«À musée vous, à musée moi» : Quand Arte donne vie aux toiles de maîtres
PROGRAMME COURT•Le réalisateur Fabrice Maruca a confié à 20 Minutes tous les secrets de fabrication de ce programme hilarant qui anime les personnages des plus grands tableaux…Anne Demoulin
Une exposition qui n’a rien d’académique ! Jusqu’au 4 mars, les toiles de maîtres s’animent dans des sketchs loufoques et décalés chaque soir, sauf le mardi, à 20h45 sur Arte dans la série courte A musée vous, à musée moi, créée par Fouzia Kechkech, avec la voix de Joey Starr en guise de générique. Comment le réalisateur et scénariste Fabrice Maruca (La Minute Vieille) a-t-il réussi à donner vie aux personnages de 10 chefs-d’œuvre ?
Négocier avec les ayants droit de Norman Rockwell
La première saison compte 30 épisodes de deux minutes trente environ autour de 10 tableaux : La Joconde de Leonard de Vinci, American Gothic de Grant Wood, Arlequin et Pierrot d’André Derain, Le Tricheur à l’as de carreau de Georges de La Tour, Dans la Serre de Edouard Manet, Triple portrait de Richelieu de Philippe de Champaigne, Les Amants III de René Magritte, Les Raboteurs de parquet de Gustave Caillebotte, The Problem We All Live With de Norman Rockwell, Autoportrait de Degas et Evariste de Valernes d’Edgar Degas. « Chaque tableau est décliné en trois épisodes, trois histoires différentes par œuvre », résume le réalisateur Fabrice Maruca lors du dernier Festival de la Fiction TV de La Rochelle.
Une œuvre tombe dans le domaine public soixante-dix ans après la mort de l’auteur. « C’est plus compliqué pour les tableaux plus contemporains. Fouzia Kechkech travaille avec l’Adagp (Société des Auteurs dans les Arts graphiques et plastiques) qui gère les droits des œuvres. La fille de Norman Rockwell a lu les textes avant de donner son accord. On voulait un Fernando Botero, mais il ne nous a jamais répondu », explique le réalisateur.
Trouver le sosie de Mona Lisa
La production avait réalisé un dossier de vingt pages sur chaque œuvre traitée. « L’idée était de transmettre, en plus du nom du peintre et de l’année, une ou deux infos par épisode, il fallait que ce soit informatif, sans être chiant », confie le réalisateur.
Au fil des épisodes, 22 acteurs font « parler avec des mots aujourd’hui des gens du passé ». « Le casting a facilement duré six mois.
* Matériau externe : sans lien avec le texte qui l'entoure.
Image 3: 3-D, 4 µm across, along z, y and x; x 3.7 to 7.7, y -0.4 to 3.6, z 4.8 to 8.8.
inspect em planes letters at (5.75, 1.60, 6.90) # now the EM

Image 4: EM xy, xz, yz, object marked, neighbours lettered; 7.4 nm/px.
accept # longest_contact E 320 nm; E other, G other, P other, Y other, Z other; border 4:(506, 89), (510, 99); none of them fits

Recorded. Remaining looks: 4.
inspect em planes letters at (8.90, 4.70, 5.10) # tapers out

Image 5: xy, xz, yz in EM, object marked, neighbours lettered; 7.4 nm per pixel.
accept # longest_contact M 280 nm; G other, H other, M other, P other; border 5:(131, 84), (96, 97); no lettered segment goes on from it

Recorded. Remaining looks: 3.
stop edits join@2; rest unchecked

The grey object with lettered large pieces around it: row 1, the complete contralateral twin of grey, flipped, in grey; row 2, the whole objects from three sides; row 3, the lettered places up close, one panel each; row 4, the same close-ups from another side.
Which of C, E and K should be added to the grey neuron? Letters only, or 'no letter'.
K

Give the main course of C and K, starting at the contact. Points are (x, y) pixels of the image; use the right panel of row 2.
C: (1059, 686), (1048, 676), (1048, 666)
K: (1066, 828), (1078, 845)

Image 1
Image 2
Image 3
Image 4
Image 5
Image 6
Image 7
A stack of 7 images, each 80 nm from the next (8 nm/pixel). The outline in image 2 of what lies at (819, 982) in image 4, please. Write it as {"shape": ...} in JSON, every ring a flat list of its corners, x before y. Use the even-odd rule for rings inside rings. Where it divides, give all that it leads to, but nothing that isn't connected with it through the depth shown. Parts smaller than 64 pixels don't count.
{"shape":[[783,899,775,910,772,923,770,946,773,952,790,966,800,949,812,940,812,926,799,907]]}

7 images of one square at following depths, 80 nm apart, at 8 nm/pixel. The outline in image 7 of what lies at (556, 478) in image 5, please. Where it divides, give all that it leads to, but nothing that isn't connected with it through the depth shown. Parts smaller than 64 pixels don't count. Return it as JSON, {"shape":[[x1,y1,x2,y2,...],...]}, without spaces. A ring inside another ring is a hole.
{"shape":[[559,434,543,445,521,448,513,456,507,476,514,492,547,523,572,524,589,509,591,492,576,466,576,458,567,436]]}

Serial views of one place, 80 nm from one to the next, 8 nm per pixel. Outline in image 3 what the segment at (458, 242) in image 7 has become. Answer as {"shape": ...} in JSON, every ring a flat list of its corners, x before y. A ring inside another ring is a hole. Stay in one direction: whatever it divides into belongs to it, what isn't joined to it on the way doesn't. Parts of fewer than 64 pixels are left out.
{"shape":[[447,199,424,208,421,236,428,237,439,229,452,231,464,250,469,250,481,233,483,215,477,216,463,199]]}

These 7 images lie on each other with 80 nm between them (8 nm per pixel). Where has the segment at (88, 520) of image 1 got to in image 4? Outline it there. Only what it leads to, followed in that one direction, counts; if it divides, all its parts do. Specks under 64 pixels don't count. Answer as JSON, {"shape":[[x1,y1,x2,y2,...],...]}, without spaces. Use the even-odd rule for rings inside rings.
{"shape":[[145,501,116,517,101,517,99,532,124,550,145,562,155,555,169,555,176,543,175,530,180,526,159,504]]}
Il fallait trouver des acteurs qui jouent bien et qui ressemblent vraiment aux personnages des tableaux », explique Fabrice Maruca.
Trouver le sosie de Mona Lisa, campée par Barbara Bolotner, n’a pas été une mince affaire. « C’était compliqué aussi parce que la Joconde est seule dans le tableau, c’est pourquoi on a imaginé cette histoire d’appel à son agent, Dominique Besnehard, puis celle de Tinder où elle matche avec d’autres tableaux, et enfin celle avec le gardien le musée. Pendant le tournage, je donnais la réplique à Barbara via une oreillette », se souvient Fabrice Maruca.
Commander le même tissu que dans « American Gothic »
« On a tourné avec deux caméras. L’une filmait toujours en plan large, comme aux contours du tableau. Les acteurs démarraient immobiles, prenaient progressivement vie et devaient retrouver la position de départ exacte à la fin de l’épisode », explique le réalisateur.
La quasi-totalité des épisodes a été filmée « en décors réels ». « Pour La Joconde, l’arrière-plan a été entièrement peint par le décorateur. Pour le tableau de Manet, on a recréé une vraie serre avec de la vraie végétation. Pour Les Raboteurs de parquet, c’était du vrai parquet », détaille le réalisateur. « Le Triple portrait de Richelieu sur fond noir et Les Amants III, avec sa tête qui vole, ont nécessité de tourner sur fond vert », poursuit-il.
Un soin tout particulier a été accordé aux costumes et aux « barbes et postiches ». « Sonia Ancilotti, costumière au Théâtre de la Ville, a même poussé la minutie à commander le même tissu que celui du tableau American Gothic aux Etats-Unis », raconte le metteur en scène. C’est parce que le résultat est bluffant que les répliques sont hilarantes.